Amendment indigenisation law to limit 51:49 local ownership requirements to diamond and platinum mining only, shows a significant policy decision/change thereof to indicate a variation or departure from the previous policies which got the economy to mediocrity.Criticism and opposition to the indigenization legislation has been prevailing, and had damaged government's credibility and foreign investors' confidence especially in light of an unclear presentation and implementation of the law. Investors were finding the document confusing and inefficacious. Amendment of the Legislation will result in more investments trickling into the country given that investors simply prefer to invest in countries whose policies are consistent and favorable to market forces were attractive rates of return can be earned. The country last year attracted $319 million in FDI making it the least performer in the region with its neighboring countries such as Mozambique standing at $3 billion, South Africa ($2.3 bln) and Zambia ($469 million). 

Meanwhile, cost cutting measures that were introduced in the budget statement which include the recruitment freeze to be maintained across the board, save for critical posts, as determined by treasury in conjunction with service commissions and the move to retire staff above the age of sixty five, will help address the fiscal space. This fiscal space had remained constrained characterised by government budget deficits and borrowing from the domestic market which was being used to finance the gap.
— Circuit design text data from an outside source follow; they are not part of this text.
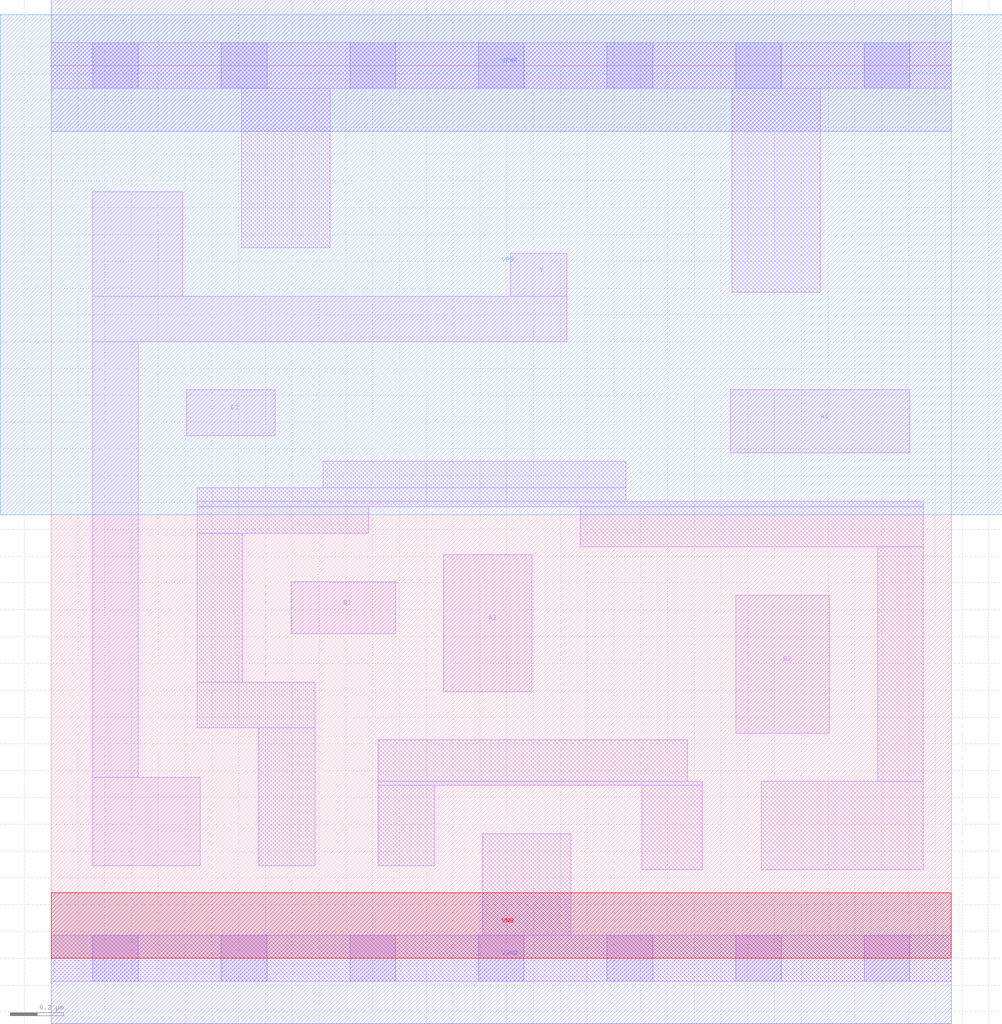
<source format=lef>
# Copyright 2020 The SkyWater PDK Authors
#
# Licensed under the Apache License, Version 2.0 (the "License");
# you may not use this file except in compliance with the License.
# You may obtain a copy of the License at
#
#     https://www.apache.org/licenses/LICENSE-2.0
#
# Unless required by applicable law or agreed to in writing, software
# distributed under the License is distributed on an "AS IS" BASIS,
# WITHOUT WARRANTIES OR CONDITIONS OF ANY KIND, either express or implied.
# See the License for the specific language governing permissions and
# limitations under the License.
#
# SPDX-License-Identifier: Apache-2.0

VERSION 5.7 ;
  NOWIREEXTENSIONATPIN ON ;
  DIVIDERCHAR "/" ;
  BUSBITCHARS "[]" ;
MACRO sky130_fd_sc_lp__o221ai_m
  CLASS CORE ;
  FOREIGN sky130_fd_sc_lp__o221ai_m ;
  ORIGIN  0.000000  0.000000 ;
  SIZE  3.360000 BY  3.330000 ;
  SYMMETRY X Y R90 ;
  SITE unit ;
  PIN A1
    ANTENNAGATEAREA  0.126000 ;
    DIRECTION INPUT ;
    USE SIGNAL ;
    PORT
      LAYER li1 ;
        RECT 2.535000 1.885000 3.205000 2.120000 ;
    END
  END A1
  PIN A2
    ANTENNAGATEAREA  0.126000 ;
    DIRECTION INPUT ;
    USE SIGNAL ;
    PORT
      LAYER li1 ;
        RECT 1.465000 0.995000 1.795000 1.505000 ;
    END
  END A2
  PIN B1
    ANTENNAGATEAREA  0.126000 ;
    DIRECTION INPUT ;
    USE SIGNAL ;
    PORT
      LAYER li1 ;
        RECT 0.895000 1.210000 1.285000 1.405000 ;
    END
  END B1
  PIN B2
    ANTENNAGATEAREA  0.126000 ;
    DIRECTION INPUT ;
    USE SIGNAL ;
    PORT
      LAYER li1 ;
        RECT 2.555000 0.840000 2.905000 1.355000 ;
    END
  END B2
  PIN C1
    ANTENNAGATEAREA  0.126000 ;
    DIRECTION INPUT ;
    USE SIGNAL ;
    PORT
      LAYER li1 ;
        RECT 0.505000 1.950000 0.835000 2.120000 ;
    END
  END C1
  PIN Y
    ANTENNADIFFAREA  0.441250 ;
    DIRECTION OUTPUT ;
    USE SIGNAL ;
    PORT
      LAYER li1 ;
        RECT 0.155000 0.345000 0.555000 0.675000 ;
        RECT 0.155000 0.675000 0.325000 2.300000 ;
        RECT 0.155000 2.300000 1.925000 2.470000 ;
        RECT 0.155000 2.470000 0.490000 2.860000 ;
        RECT 1.715000 2.470000 1.925000 2.630000 ;
    END
  END Y
  PIN VGND
    DIRECTION INOUT ;
    USE GROUND ;
    PORT
      LAYER met1 ;
        RECT 0.000000 -0.245000 3.360000 0.245000 ;
    END
  END VGND
  PIN VNB
    DIRECTION INOUT ;
    USE GROUND ;
    PORT
      LAYER pwell ;
        RECT 0.000000 0.000000 3.360000 0.245000 ;
    END
  END VNB
  PIN VPB
    DIRECTION INOUT ;
    USE POWER ;
    PORT
      LAYER nwell ;
        RECT -0.190000 1.655000 3.550000 3.520000 ;
    END
  END VPB
  PIN VPWR
    DIRECTION INOUT ;
    USE POWER ;
    PORT
      LAYER met1 ;
        RECT 0.000000 3.085000 3.360000 3.575000 ;
    END
  END VPWR
  OBS
    LAYER li1 ;
      RECT 0.000000 -0.085000 3.360000 0.085000 ;
      RECT 0.000000  3.245000 3.360000 3.415000 ;
      RECT 0.545000  0.860000 0.985000 1.030000 ;
      RECT 0.545000  1.030000 0.715000 1.585000 ;
      RECT 0.545000  1.585000 1.185000 1.685000 ;
      RECT 0.545000  1.685000 3.255000 1.705000 ;
      RECT 0.545000  1.705000 2.145000 1.755000 ;
      RECT 0.710000  2.650000 1.040000 3.245000 ;
      RECT 0.775000  0.345000 0.985000 0.860000 ;
      RECT 1.015000  1.755000 2.145000 1.855000 ;
      RECT 1.220000  0.345000 1.430000 0.645000 ;
      RECT 1.220000  0.645000 2.430000 0.660000 ;
      RECT 1.220000  0.660000 2.375000 0.815000 ;
      RECT 1.610000  0.085000 1.940000 0.465000 ;
      RECT 1.975000  1.535000 3.255000 1.685000 ;
      RECT 2.205000  0.330000 2.430000 0.645000 ;
      RECT 2.540000  2.485000 2.870000 3.245000 ;
      RECT 2.650000  0.330000 3.255000 0.660000 ;
      RECT 3.085000  0.660000 3.255000 1.535000 ;
    LAYER mcon ;
      RECT 0.155000 -0.085000 0.325000 0.085000 ;
      RECT 0.155000  3.245000 0.325000 3.415000 ;
      RECT 0.635000 -0.085000 0.805000 0.085000 ;
      RECT 0.635000  3.245000 0.805000 3.415000 ;
      RECT 1.115000 -0.085000 1.285000 0.085000 ;
      RECT 1.115000  3.245000 1.285000 3.415000 ;
      RECT 1.595000 -0.085000 1.765000 0.085000 ;
      RECT 1.595000  3.245000 1.765000 3.415000 ;
      RECT 2.075000 -0.085000 2.245000 0.085000 ;
      RECT 2.075000  3.245000 2.245000 3.415000 ;
      RECT 2.555000 -0.085000 2.725000 0.085000 ;
      RECT 2.555000  3.245000 2.725000 3.415000 ;
      RECT 3.035000 -0.085000 3.205000 0.085000 ;
      RECT 3.035000  3.245000 3.205000 3.415000 ;
  END
END sky130_fd_sc_lp__o221ai_m
END LIBRARY

</source>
Cost cutting measures will see funds being channelled towards capital projects rather than recurrent expenditure.

Poor performance of government revenues against a background of high recurrent expenditure led to a large fiscal deficit. The fiscal deficit for 2016 is estimated at USD 1.042 billion (7.3% of GDP), against a target of USD 150 million. International best practice suggests that figures of no more than 50% should be adequate, with 56% and above considered perilous to government funded operations and projects, hence these measures need to be maintained in order to reduce the wage bill from consuming over 85% of Budget revenues

It is also commendable to note that government is on the drive to eradicate corruption given that it has had implications on the ease of doing business with waves of corruption scandals in strategic State-owned enterprises (SOEs) having been reported. The audit proposal on public office holders, not influenced by factional politics, personal squabbles or other self-seeking interests, is commendable as it is a step in stemming corruption.

Meanwhile, business can leverage on the Anchor Farmer concept which integrates commercial farming and smallholder farmer outreach, providing farmers with access to inputs, agronomic advice, and markets. The 2018 Budget proposed a 150% allowable deduction on expenditure related to technical and support services availed to smallholder farmers by anchor farmers. This concept will also be extended to manufacturing companies that sub-contract the production of goods to SME’s.

Business can also leverage on the anticipated surge in demand for electricity, for investment in power generation projects such as small hydro and solar plants to which the budget proposed to exempt power generation projects from corporate Income Tax for the first 5 years of operation, with effect from 1 January 2018.If the government “walks the talk,” the budget will make a difference to the faltering economy given government’s move to implement efficient economic models that will favour an increase in the productive capacity.